Rallying behind junior quarterback Marvin Graves, who in losing his lunch without leaving the game lent new meaning to the term "gutsy performance," the Orangemen came oh, so close to upsetting the defending national champions. Three yards, to be precise. That's how far from Miami's end zone Syracuse tight end Chris Gedney came to rest on the final play. Those nine feet preserved Miami's perfect record—the Hurricanes have won 10 straight games this season and 28 overall—and allowed wide receiver Lamar Thomas to act as if the outcome had never been in doubt.
"Champions find ways to win," Thomas said. "They don't have to be pretty. They can be ugly.
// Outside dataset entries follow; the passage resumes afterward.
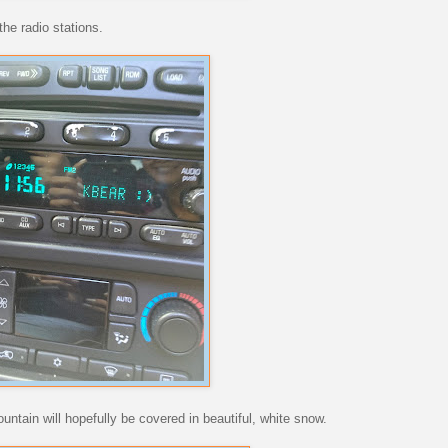
the radio stations.
ntain will hopefully be covered in beautiful, white snow.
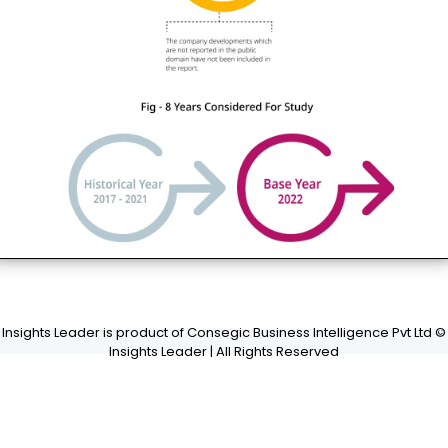
Insights Leader is product of Consegic Business Intelligence Pvt Ltd ©
Insights Leader | All Rights Reserved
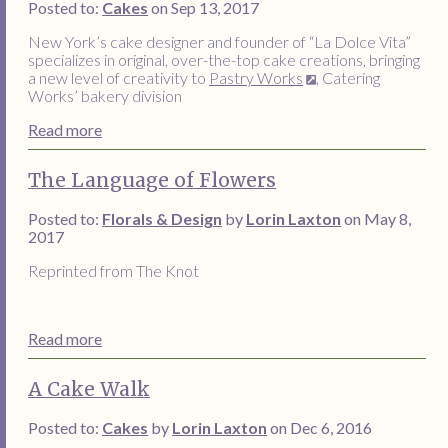
Posted to:
Cakes
on Sep 13, 2017
New York’s cake designer and founder of “La Dolce Vita”
specializes in original, over-the-top cake creations, bringing
a new level of creativity to
Pastry Works
, Catering
Works’ bakery division
Read more
The Language of Flowers
Posted to:
Florals & Design
by
Lorin Laxton
on May 8,
2017
Reprinted from The Knot
Read more
A Cake Walk
Posted to:
Cakes
by
Lorin Laxton
on Dec 6, 2016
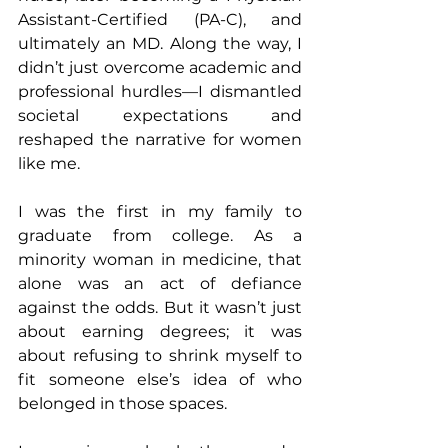
Assistant-Certified (PA-C), and 
ultimately an MD. Along the way, I 
didn’t just overcome academic and 
professional hurdles—I dismantled 
societal expectations and 
reshaped the narrative for women 
like me.
I was the first in my family to 
graduate from college. As a 
minority woman in medicine, that 
alone was an act of defiance 
against the odds. But it wasn’t just 
about earning degrees; it was 
about refusing to shrink myself to 
fit someone else’s idea of who 
belonged in those spaces.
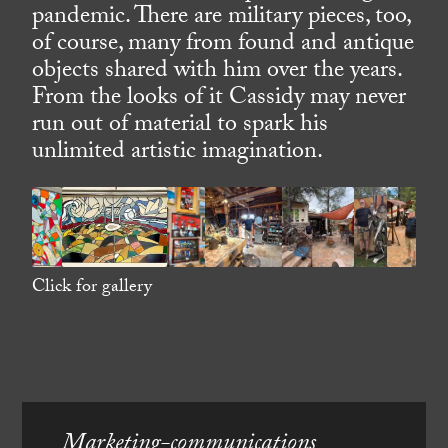
pandemic. There are military pieces, too,
of course, many from found and antique
objects shared with him over the years.
From the looks of it Cassidy may never
run out of material to spark his
unlimited artistic imagination.
Click for gallery
Marketing-communications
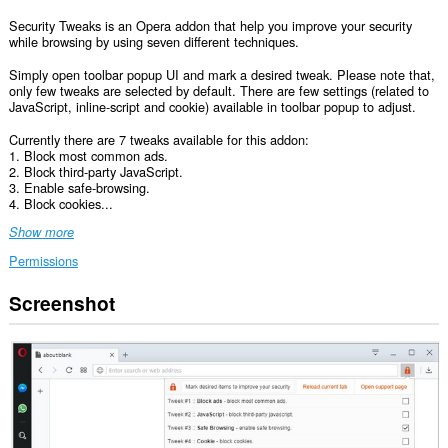
Security Tweaks is an Opera addon that help you improve your security
while browsing by using seven different techniques.
Simply open toolbar popup UI and mark a desired tweak. Please note that,
only few tweaks are selected by default. There are few settings (related to
JavaScript, inline-script and cookie) available in toolbar popup to adjust.
Currently there are 7 tweaks available for this addon:
1. Block most common ads.
2. Block third-party JavaScript.
3. Enable safe-browsing.
4. Block cookies...
Show more
Permissions
Screenshot
This
extension
can
access
your
data
on
all
websites.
You can drive a Yugo to California."
It was, indeed, a homely, by-the-length-of-a-subcompact win. Certainly there was nothing handsome about the demise of Gino Torretta's streak of 123 passes without an interception. After having led the Hurricanes to the Syracuse six on Miami's first possession, Torretta telegraphed a pass intended for tight end Coleman Bell. It was picked off by linebacker Dan Conley. On the first play of Miami's next possession, Conley intercepted Torretta again, thereby single-handedly launching a new, unwanted streak for Torretta, who would throw one more interception before the day was over.
This week Torretta and the Hurricanes will fly—or rent a fleet of Yugos and drive—to California, where they will face San Diego State in what could be the Heisman Bowl if Aztec tailback Marshall Faulk, Torretta's chief competition for the trophy, bounces back from the sprained knee he suffered last Saturday. In the winner's locker room, Torretta was glum. "Why the long face?" he was asked.
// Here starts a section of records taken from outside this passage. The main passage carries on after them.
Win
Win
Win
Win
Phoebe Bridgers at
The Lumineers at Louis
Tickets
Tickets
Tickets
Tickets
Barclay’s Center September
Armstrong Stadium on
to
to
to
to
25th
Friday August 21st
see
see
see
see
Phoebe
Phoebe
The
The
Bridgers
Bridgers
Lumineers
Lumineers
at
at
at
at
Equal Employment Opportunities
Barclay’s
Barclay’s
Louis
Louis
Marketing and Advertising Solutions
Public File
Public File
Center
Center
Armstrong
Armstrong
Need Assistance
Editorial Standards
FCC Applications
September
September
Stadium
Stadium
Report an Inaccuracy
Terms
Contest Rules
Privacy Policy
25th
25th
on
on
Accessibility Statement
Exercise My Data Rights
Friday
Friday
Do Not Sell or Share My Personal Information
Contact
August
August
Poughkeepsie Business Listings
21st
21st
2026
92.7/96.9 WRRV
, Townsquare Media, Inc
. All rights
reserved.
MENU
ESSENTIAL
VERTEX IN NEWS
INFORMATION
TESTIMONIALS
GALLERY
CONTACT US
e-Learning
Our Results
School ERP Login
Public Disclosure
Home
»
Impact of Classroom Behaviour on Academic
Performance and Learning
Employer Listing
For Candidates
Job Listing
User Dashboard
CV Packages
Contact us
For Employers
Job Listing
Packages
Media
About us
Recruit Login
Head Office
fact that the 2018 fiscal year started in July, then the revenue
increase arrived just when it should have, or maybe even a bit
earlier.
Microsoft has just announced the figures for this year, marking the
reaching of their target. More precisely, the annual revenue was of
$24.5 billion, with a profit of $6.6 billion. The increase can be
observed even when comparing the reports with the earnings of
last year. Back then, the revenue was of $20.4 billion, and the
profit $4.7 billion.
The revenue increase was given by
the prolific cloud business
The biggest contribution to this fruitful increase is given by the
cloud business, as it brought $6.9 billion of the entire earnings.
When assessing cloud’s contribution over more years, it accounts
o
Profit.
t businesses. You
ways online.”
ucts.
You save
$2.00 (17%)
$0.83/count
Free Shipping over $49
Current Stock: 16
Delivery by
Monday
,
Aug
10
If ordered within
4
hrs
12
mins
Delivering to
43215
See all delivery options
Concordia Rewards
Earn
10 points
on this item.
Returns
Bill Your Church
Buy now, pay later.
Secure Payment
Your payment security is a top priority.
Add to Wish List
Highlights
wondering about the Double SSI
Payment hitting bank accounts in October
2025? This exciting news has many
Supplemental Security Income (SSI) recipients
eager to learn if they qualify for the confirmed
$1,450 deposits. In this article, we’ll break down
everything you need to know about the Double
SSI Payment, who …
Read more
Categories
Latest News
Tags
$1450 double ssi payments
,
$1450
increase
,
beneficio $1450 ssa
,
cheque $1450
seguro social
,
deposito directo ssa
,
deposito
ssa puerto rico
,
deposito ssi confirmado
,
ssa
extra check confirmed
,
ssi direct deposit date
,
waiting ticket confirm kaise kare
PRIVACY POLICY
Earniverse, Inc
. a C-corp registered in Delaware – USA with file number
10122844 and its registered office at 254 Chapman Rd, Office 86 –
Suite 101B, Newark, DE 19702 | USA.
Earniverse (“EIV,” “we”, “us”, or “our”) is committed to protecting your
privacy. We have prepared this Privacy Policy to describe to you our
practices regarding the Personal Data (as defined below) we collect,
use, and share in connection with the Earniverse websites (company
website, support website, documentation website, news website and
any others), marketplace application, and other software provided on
"We should have scored more points, and I should have played better," replied Torretta. Then, with a touch of defiance, he said, "I'll take a national championship over a Heisman any day of the week."
During the first month of the season Torretta saw the tonsils of opposing defensive linemen practically every time he looked up. He put together ordinary numbers while sustaining extraordinary lumps. Two things happened that boosted him into Heisman contention and kept the Hurricanes' streak alive:
1) Miami's offensive line, 1,379 pounds of Swiss cheese through the first four games, came into its own. "These guys have talent," says offensive line coach Art Kehoe. "They just needed experience."
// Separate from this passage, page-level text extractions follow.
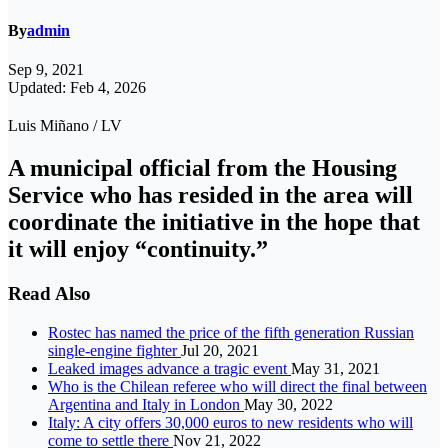
By
admin
Sep 9, 2021
Updated: Feb 4, 2026
Luis Miñano / LV
A municipal official from the Housing
Service who has resided in the area will
coordinate the initiative in the hope that
it will enjoy “continuity.”
Read Also
Rostec has named the price of the fifth generation Russian
single-engine fighter
Jul 20, 2021
Leaked images advance a tragic event
May 31, 2021
Who is the Chilean referee who will direct the final between
Argentina and Italy in London
May 30, 2022
Italy: A city offers 30,000 euros to new residents who will
come to settle there
Nov 21, 2022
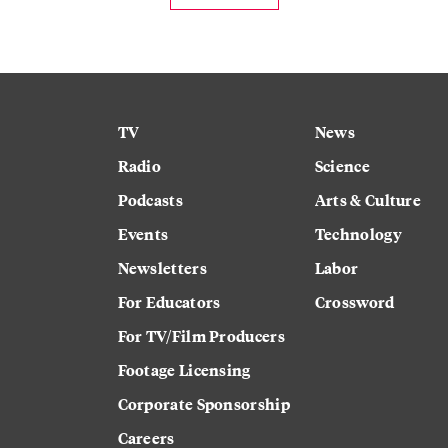
TV
News
Radio
Science
Podcasts
Arts & Culture
Events
Technology
Newsletters
Labor
For Educators
Crossword
For TV/Film Producers
Footage Licensing
Corporate Sponsorship
Careers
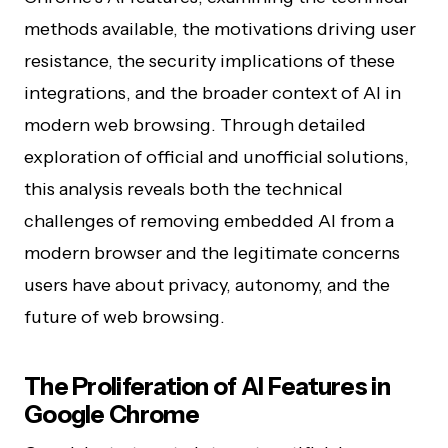
methods available, the motivations driving user
resistance, the security implications of these
integrations, and the broader context of AI in
modern web browsing. Through detailed
exploration of official and unofficial solutions,
this analysis reveals both the technical
challenges of removing embedded AI from a
modern browser and the legitimate concerns
users have about privacy, autonomy, and the
future of web browsing.
The Proliferation of AI Features in
Google Chrome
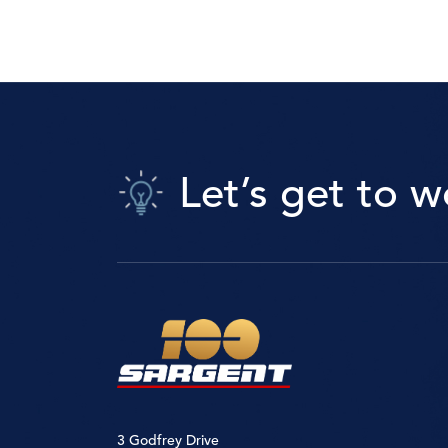
Let’s get to w
3 Godfrey Drive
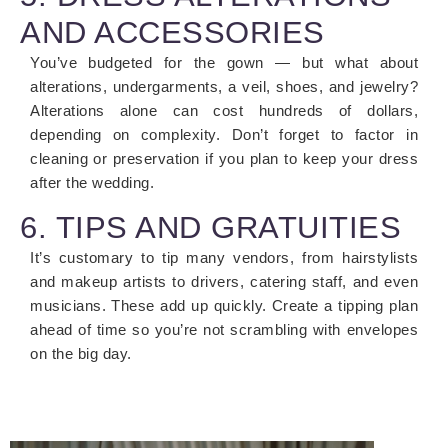
AND ACCESSORIES
You’ve budgeted for the gown — but what about
alterations, undergarments, a veil, shoes, and jewelry?
Alterations alone can cost hundreds of dollars,
depending on complexity. Don’t forget to factor in
cleaning or preservation if you plan to keep your dress
after the wedding.
6. TIPS AND GRATUITIES
It’s customary to tip many vendors, from hairstylists
and makeup artists to drivers, catering staff, and even
musicians. These add up quickly. Create a tipping plan
ahead of time so you’re not scrambling with envelopes
on the big day.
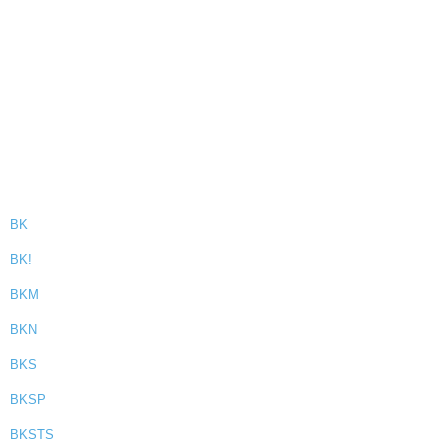
BK
BK!
BKM
BKN
BKS
BKSP
BKSTS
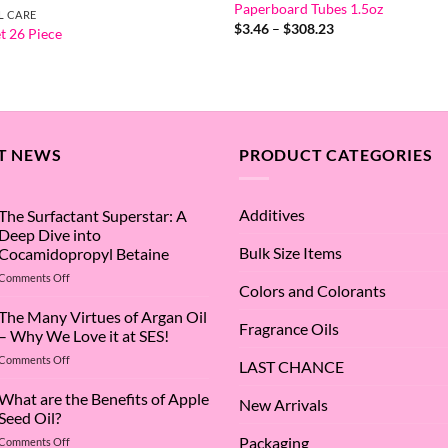
Paperboard Tubes 1.5oz
L CARE
Price
$
3.46
–
$
308.23
t 26 Piece
range:
$3.46
through
$308.23
T NEWS
PRODUCT CATEGORIES
Additives
The Surfactant Superstar: A
Deep Dive into
Bulk Size Items
Cocamidopropyl Betaine
on
Comments Off
Colors and Colorants
The
Surfactant
The Many Virtues of Argan Oil
Fragrance Oils
Superstar:
– Why We Love it at SES!
A
on
Comments Off
Deep
LAST CHANCE
The
Dive
Many
What are the Benefits of Apple
into
New Arrivals
Virtues
Cocamidopropyl
Seed Oil?
of
Betaine
Packaging
on
Comments Off
Argan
2) After the Hurricanes had a close call at Penn State on Oct. 10, coach Dennis Erickson switched on passing downs to the shotgun, a formation he had experimented with in spring practice. Why the delay in installing it? Because the results in April had been pure slapstick. Center Tirrell Greene had sprayed snaps over Torretta's head and at his ankles. But after watching Torretta get his bell rung with alarming regularity early in the season, Erickson went with the shotgun. "Thank god," said Torretta on Saturday. Greene, who had a thumb operation on April 30, is making accurate snaps, and the extra seconds Torretta has gained by not having to drop back have meant that he can read coverages and find receivers while absorbing less punishment. In laughers over Texas Christian, Virginia Tech, West Virginia and Temple, Torretta averaged nearly 300 yards passing.
The statistical orgy ended in the Carrier Dome. The Orangemen entered the game with a 9-1 record and were nurturing faint national-title hopes of their own. Coach Paul Pasqualoni succeeded Dick MacPherson two years ago, and given MacPherson's 36-10-4 record in his last four seasons, it would have been reason able to expect a dip in the team's fortunes. Instead, the Orangemen have cranked it up a notch. Going into Saturday's showdown they had won 19 of 22 games under Pasqualoni.